• [Exercise aim]
Retype the entries, please, from their first line to the line containing "можно использовать прежнюю модель.", exactly and only those lines, minus the pictures.

(Supplied information Opens)

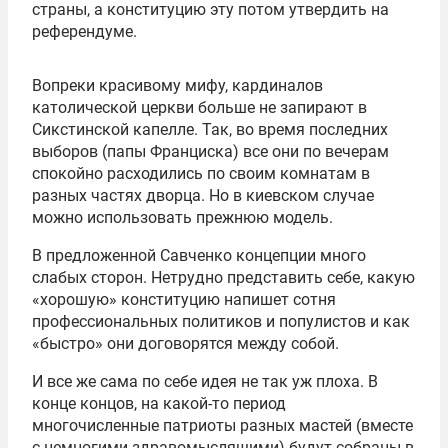
страны, а конституцию эту потом утвердить на
референдуме.
Вопреки красивому мифу, кардиналов
католической церкви больше не запирают в
Сикстинской капелле. Так, во время последних
выборов (папы Франциска) все они по вечерам
спокойно расходились по своим комнатам в
разных частях дворца. Но в киевском случае
можно использовать прежнюю модель.
В предложенной Савченко концепции много
слабых сторон. Нетрудно представить себе, какую
«хорошую» конституцию напишет сотня
профессиональных политиков и популистов и как
«быстро» они договорятся между собой.
И все же сама по себе идея не так уж плоха. В
конце концов, на какой-то период
многочисленные патриоты разных мастей (вместе
с немногими здравомыслящими) будут собраны в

(Supplied information Closes)

• [Result]
страны, а конституцию эту потом утвердить на
референдуме.
Вопреки красивому мифу, кардиналов
католической церкви больше не запирают в
Сикстинской капелле. Так, во время последних
выборов (папы Франциска) все они по вечерам
спокойно расходились по своим комнатам в
разных частях дворца. Но в киевском случае
можно использовать прежнюю модель.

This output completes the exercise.